Extreme sediment pulses during ice breakup, Saint John River, Canada

• High suspended sediment concentrations at breakup affect river water quality.
• Detailed data sets have been obtained for the first time in Saint John River.
• Extreme sediment pulses occur when ice jams release.
• Pulse concentrations are linked to amplified erosive capacity of javes.
• Pulse loads can be significant fractions of total breakup loads.

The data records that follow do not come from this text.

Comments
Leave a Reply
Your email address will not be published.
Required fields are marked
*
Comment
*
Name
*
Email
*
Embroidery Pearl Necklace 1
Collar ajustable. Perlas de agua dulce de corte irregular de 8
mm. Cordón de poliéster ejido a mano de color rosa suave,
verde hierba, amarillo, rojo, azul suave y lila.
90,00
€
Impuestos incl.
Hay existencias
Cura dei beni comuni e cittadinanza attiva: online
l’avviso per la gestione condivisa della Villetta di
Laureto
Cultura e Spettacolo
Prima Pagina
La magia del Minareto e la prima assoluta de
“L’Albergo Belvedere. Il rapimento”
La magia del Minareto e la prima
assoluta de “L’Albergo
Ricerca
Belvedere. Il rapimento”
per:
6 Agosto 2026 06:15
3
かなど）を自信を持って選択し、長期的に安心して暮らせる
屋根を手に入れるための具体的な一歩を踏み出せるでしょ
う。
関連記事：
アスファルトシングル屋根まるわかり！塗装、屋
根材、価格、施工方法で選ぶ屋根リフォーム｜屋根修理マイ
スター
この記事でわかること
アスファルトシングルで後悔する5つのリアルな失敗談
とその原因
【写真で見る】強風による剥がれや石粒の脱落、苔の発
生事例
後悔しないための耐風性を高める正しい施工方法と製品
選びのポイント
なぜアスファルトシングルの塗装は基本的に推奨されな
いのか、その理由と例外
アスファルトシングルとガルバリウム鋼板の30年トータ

Highly dynamic flow conditions that often occur during the river ice breakup can cause greatly increased in-stream sediment concentrations and loads, with significant impacts on aquatic ecology and the environment. Sharp waves accompanying the releases of ice jams cause transient but very high flow velocities and shear stresses. However, very limited quantitative information is available on how such ice jam-generated waves (or “javes” for short) influence the transport of suspended sediment even though their effects on it are visually apparent. Suspended sediment concentrations (SSCs), obtained during a 5-year study of ice and sediment processes in the Saint John River (NB), reveal occasional spikes in concentration, consisting of relatively brief upward excursions to nearly order-of-magnitude higher values. Such spikes are concurrent with javes and ice runs. Documented cases of sediment pulses during river ice breakup events in the Saint John River form a unique data set demonstrating temporal and spatial characteristics. Peak SSC values approach 1 g/L and approximately coincide with peak jave stages and surface ice concentrations. Pulse durations amount to several hours, and are shorter than those of the concomitant javes. Despite their brevity, pulses can deliver sediment loads that are significant fractions of the total load for the entire breakup event. Measurement of breakup sediment pulses is not feasible under existing monitoring programs. Instead, focused short-term studies could lead to development of predictive capability, linking pulse properties to hydro-climatic variables that drive the breakup event. A strong influence of river discharge has been detected, leading to projected increases in pulse sediment amounts under a changing climate.